▸ **WHAT YOU WILL DO**: The answer must be exactly the lines from the one containing "X476380D02*" through the end of the material, with both ends kept and no other lines.
=== Begin Enclosure ===
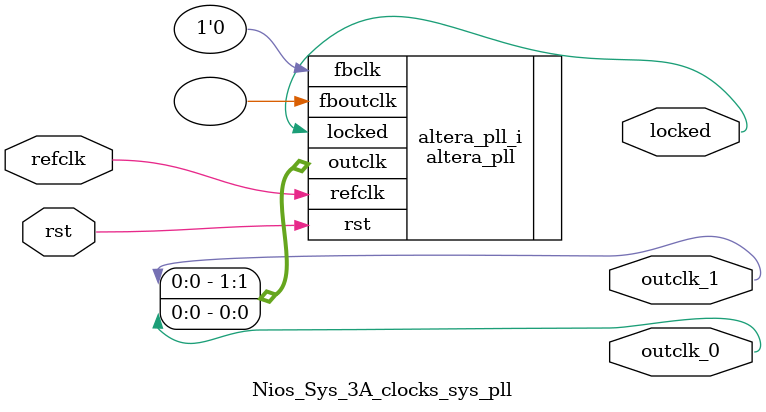
<source format=v>
`timescale 1ns/10ps
module  Nios_Sys_3A_clocks_sys_pll(

	// interface 'refclk'
	input wire refclk,

	// interface 'reset'
	input wire rst,

	// interface 'outclk0'
	output wire outclk_0,

	// interface 'outclk1'
	output wire outclk_1,

	// interface 'locked'
	output wire locked
);

	altera_pll #(
		.fractional_vco_multiplier("false"),
		.reference_clock_frequency("50.0 MHz"),
		.operation_mode("direct"),
		.number_of_clocks(2),
		.output_clock_frequency0("50.000000 MHz"),
		.phase_shift0("0 ps"),
		.duty_cycle0(50),
		.output_clock_frequency1("50.000000 MHz"),
		.phase_shift1("-3000 ps"),
		.duty_cycle1(50),
		.output_clock_frequency2("0 MHz"),
		.phase_shift2("0 ps"),
		.duty_cycle2(50),
		.output_clock_frequency3("0 MHz"),
		.phase_shift3("0 ps"),
		.duty_cycle3(50),
		.output_clock_frequency4("0 MHz"),
		.phase_shift4("0 ps"),
		.duty_cycle4(50),
		.output_clock_frequency5("0 MHz"),
		.phase_shift5("0 ps"),
		.duty_cycle5(50),
		.output_clock_frequency6("0 MHz"),
		.phase_shift6("0 ps"),
		.duty_cycle6(50),
		.output_clock_frequency7("0 MHz"),
		.phase_shift7("0 ps"),
		.duty_cycle7(50),
		.output_clock_frequency8("0 MHz"),
		.phase_shift8("0 ps"),
		.duty_cycle8(50),
		.output_clock_frequency9("0 MHz"),
		.phase_shift9("0 ps"),
		.duty_cycle9(50),
		.output_clock_frequency10("0 MHz"),
		.phase_shift10("0 ps"),
		.duty_cycle10(50),
		.output_clock_frequency11("0 MHz"),
		.phase_shift11("0 ps"),
		.duty_cycle11(50),
		.output_clock_frequency12("0 MHz"),
		.phase_shift12("0 ps"),
		.duty_cycle12(50),
		.output_clock_frequency13("0 MHz"),
		.phase_shift13("0 ps"),
		.duty_cycle13(50),
		.output_clock_frequency14("0 MHz"),
		.phase_shift14("0 ps"),
		.duty_cycle14(50),
		.output_clock_frequency15("0 MHz"),
		.phase_shift15("0 ps"),
		.duty_cycle15(50),
		.output_clock_frequency16("0 MHz"),
		.phase_shift16("0 ps"),
		.duty_cycle16(50),
		.output_clock_frequency17("0 MHz"),
		.phase_shift17("0 ps"),
		.duty_cycle17(50),
		.pll_type("General"),
		.pll_subtype("General")
	) altera_pll_i (
		.rst	(rst),
		.outclk	({outclk_1, outclk_0}),
		.locked	(locked),
		.fboutclk	( ),
		.fbclk	(1'b0),
		.refclk	(refclk)
	);
endmodule


</source>
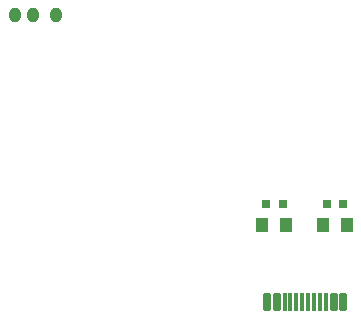
<source format=gbp>
G04*
G04 #@! TF.GenerationSoftware,Altium Limited,Altium Designer,22.1.2 (22)*
G04*
G04 Layer_Color=128*
%FSLAX44Y44*%
%MOMM*%
G71*
G04*
G04 #@! TF.SameCoordinates,7F6DEDBC-D18B-47E0-87DD-0464843C39CA*
G04*
G04*
G04 #@! TF.FilePolarity,Positive*
G04*
G01*
G75*
%ADD31R,0.7620X0.7620*%
%ADD34R,1.0000X1.3000*%
%ADD123O,1.0000X1.3000*%
G04:AMPARAMS|DCode=124|XSize=1.6mm|YSize=0.3mm|CornerRadius=0.075mm|HoleSize=0mm|Usage=FLASHONLY|Rotation=90.000|XOffset=0mm|YOffset=0mm|HoleType=Round|Shape=RoundedRectangle|*
%AMROUNDEDRECTD124*
21,1,1.6000,0.1500,0,0,90.0*
21,1,1.4500,0.3000,0,0,90.0*
1,1,0.1500,0.0750,0.7250*
1,1,0.1500,0.0750,-0.7250*
1,1,0.1500,-0.0750,-0.7250*
1,1,0.1500,-0.0750,0.7250*
%
%ADD124ROUNDEDRECTD124*%
G04:AMPARAMS|DCode=125|XSize=1.6mm|YSize=0.6mm|CornerRadius=0.15mm|HoleSize=0mm|Usage=FLASHONLY|Rotation=90.000|XOffset=0mm|YOffset=0mm|HoleType=Round|Shape=RoundedRectangle|*
%AMROUNDEDRECTD125*
21,1,1.6000,0.3000,0,0,90.0*
21,1,1.3000,0.6000,0,0,90.0*
1,1,0.3000,0.1500,0.6500*
1,1,0.3000,0.1500,-0.6500*
1,1,0.3000,-0.1500,-0.6500*
1,1,0.3000,-0.1500,0.6500*
%
%ADD125ROUNDEDRECTD125*%
D31*
X481218Y144526D02*
D03*
X467218D02*
D03*
X518780D02*
D03*
X532780D02*
D03*
D34*
X463964Y126746D02*
D03*
X483964D02*
D03*
X535780Y126746D02*
D03*
X515780D02*
D03*
D123*
X289052Y304038D02*
D03*
X270002D02*
D03*
X254254D02*
D03*
D124*
X512880Y61576D02*
D03*
X502880D02*
D03*
X497880D02*
D03*
X487880D02*
D03*
X482880D02*
D03*
X492880D02*
D03*
X507880D02*
D03*
X517880D02*
D03*
D125*
X468380D02*
D03*
X476380D02*
D03*
X532380D02*
D03*
X524380D02*
D03*
M02*

</source>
=== End Enclosure ===
▸ **ANSWER SPACE**:
X476380D02*
D03*
X532380D02*
D03*
X524380D02*
D03*
M02*

</source>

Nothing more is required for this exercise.